NESSUNO DEGLI AVIGLIANESI E” MORTO: 23 LUGLIO 1930
Il 23 luglio del 1930 è un’altra data che gli aviglianesi non dimenticheranno mai: ancora un tremendo sisma scuote violentemente le nostre terre.
L’epicentro non è lontano: la zona del Vulture! A Melfi si contano ben 300 morti, altri a Rionero, Atella e nelle zone più vicine, danni immensi anche in altre località… nell’aviglianese invece non vi fu che solo panico e terrore.
Anzi – come si legge in un diario scritto dall’Arciprete Mons. Nicola Loffredo e conservato presso l’archivio parrocchiale di Avigliano – “nessuno degli aviglianesi è morto, anche quelli che erano a Melfi, Rionero, Atella. La Vergine, da loro invocata, li aveva protetti”.
Eppure la scossa avvenne di notte e durò con ripetizione ben 50 secondi.
“Il popolo” – è ancora l’Arciprete che ricorda – “esce dalle case e al mattino sull’albeggiare si porta sul Monte a ringraziare la Vergine del Carmelo”. Poi si formano squadre che si recano a Melfi ,per portare soccorso.

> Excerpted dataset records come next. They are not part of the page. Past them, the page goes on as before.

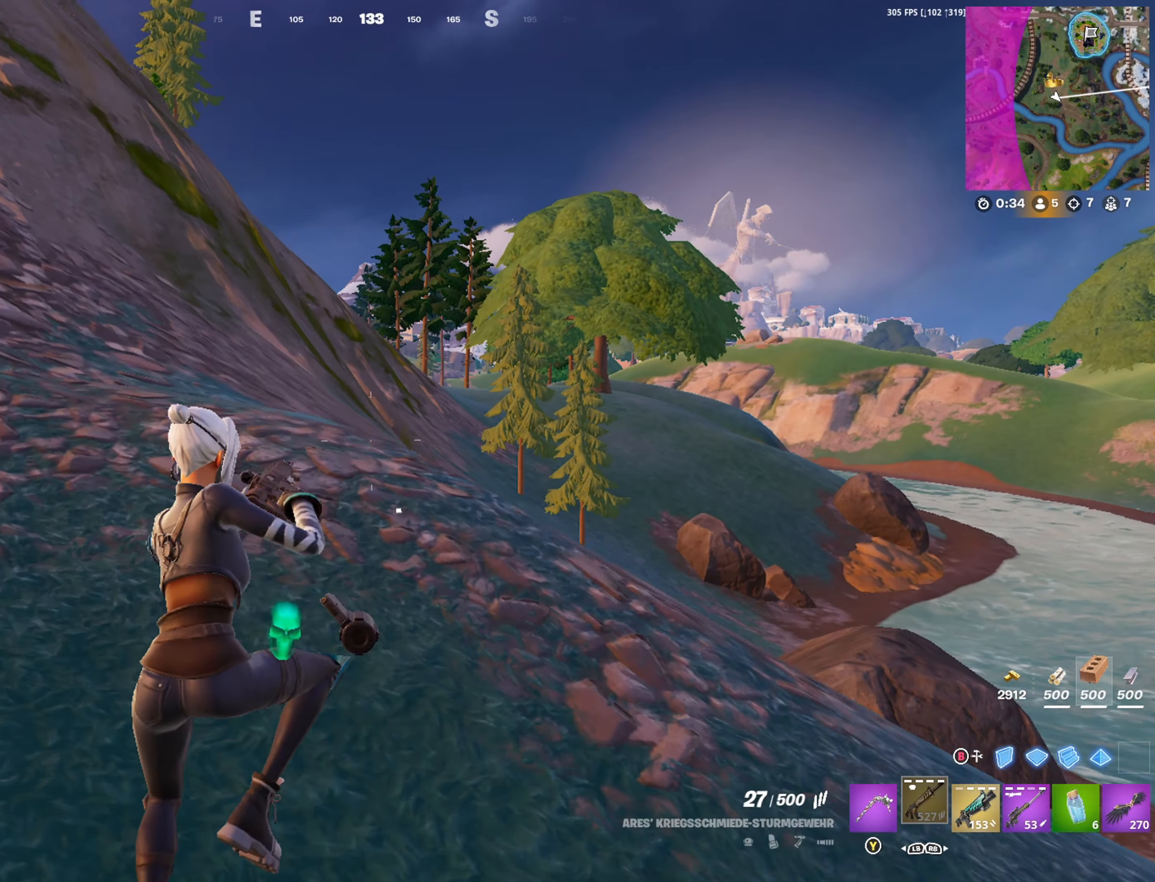
{"buttons": [], "left_stick": "up", "right_stick": "center", "events": []}
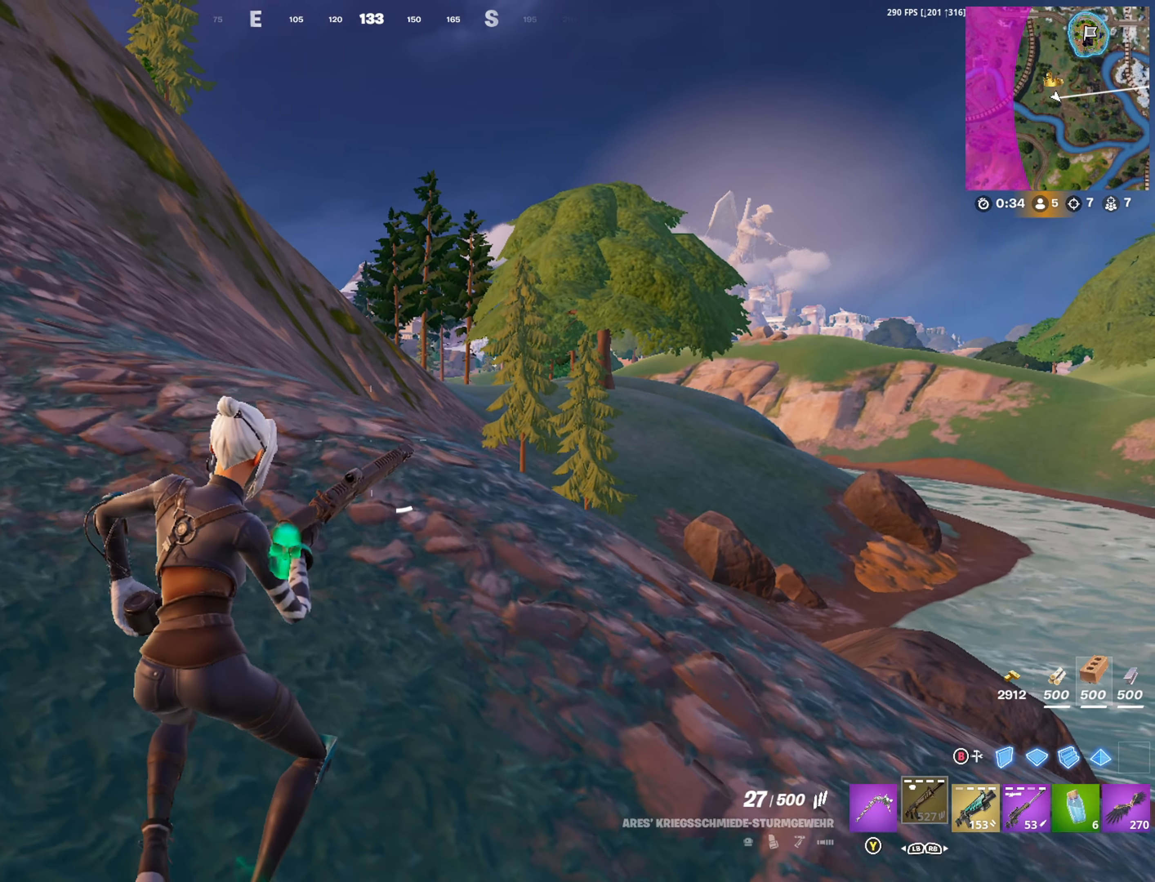
{"buttons": [], "left_stick": "up-left", "right_stick": "center", "events": [[283, "right_stick", "right"], [367, "right_stick", "center"], [467, "left_stick", "up-left"]]}
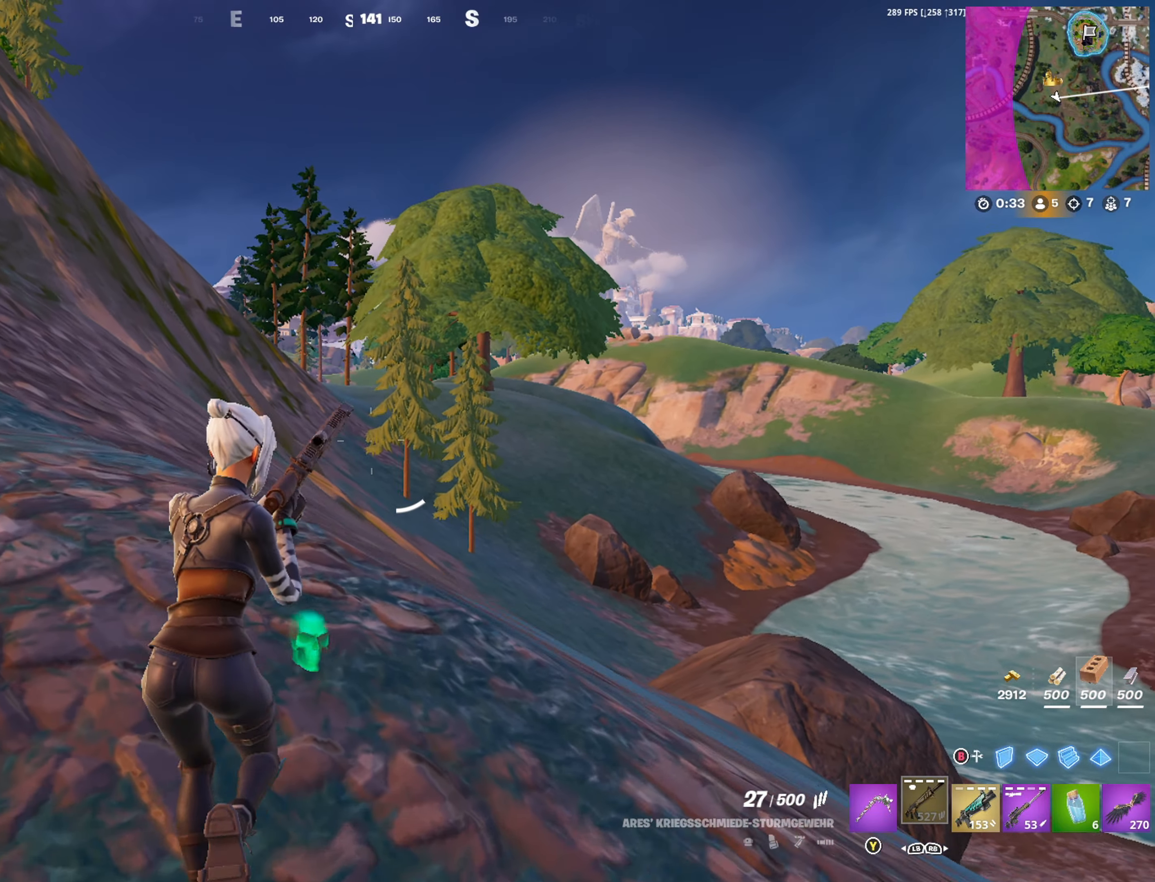
{"buttons": [], "left_stick": "up-left", "right_stick": "center", "events": []}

“Il 26 luglio si fa una processione di penitenza al Carmine per ringraziare Maria per lo scampato pericolo… si prende al mattino la Statua dal Carmine processionalmente e si riporta nel pomeriggio di nuovo sul Monte. Tutto il popolo è appresso a Maria”.
L’usanza viene, poi, ripetuta per parecchi anni ancora.
In seguito, abolita la processione, la data veniva ricordata sul Monte con una Messa solenne di ringraziamento, seguita da una processione con il SS. Sacramento intorno al Santuario, alla quale partecipavano numerosi pellegrini giunti da ogni dove.
Anche questa è andata oggi in disuso: perché non riprendere l’antica usanza, non dico della processione fino al paese, ma almeno della Messa di ringraziamento e della processione intorno al Santuario con il SS. Sacramento?
E’ vero che in genere la riconoscenza – come suol dirsi – è un fiore che presto appassisce, ammesso pure che nasce, ma per noi cristiani non deve essere così: le generazioni future non devono dimenticare quanto la Mamma del cielo ha fatto nel passato per i suoi figli devoti.
E certamente non lo dimenticarono mai i 29 soldati aviglianesi che, fatti prigionieri nell’ultimo conflitto mondiale tra le arsure del deserto cirenaico, inviarono i loro miseri risparmi perché fosse costruita una nuova “cosa” al posto della vecchia malandata per portare la Statua della Madonna in processione, come lo si deduce dalla scritta che ancora oggi è possibile leggere, ivi scolpita: “I detti soldati prigionieri, memori e grati della prima grazia (essere cioè sopravvissuti alla tremenda battaglia n.d.r.) già ricevuta da Maria, a cui fidenti hanno rivolto la loro prece e consacrato il loro cuore nel fervore del combattimento fra le arsure del deserto cirenaico e nella speranza di ritornare sani e salvi e con la vittoria italiana a ringraziare la Regina del Carmelo, offrono questa cona, consigliati dall’Arciprete Mons. Loffredo che per loro ha pregato e fatto pregare”.
La cona, con dentro scolpiti tutti e ventino. ve i nomi degli offerenti, fu intarsiata a pezzi dai vari artigiani aviglianesi, i quali vollero così manifestare anche la loro devozione alla Madonna: è quella nella quale ancora oggi è custodita la Statua della Madonna quando viene portato in processione.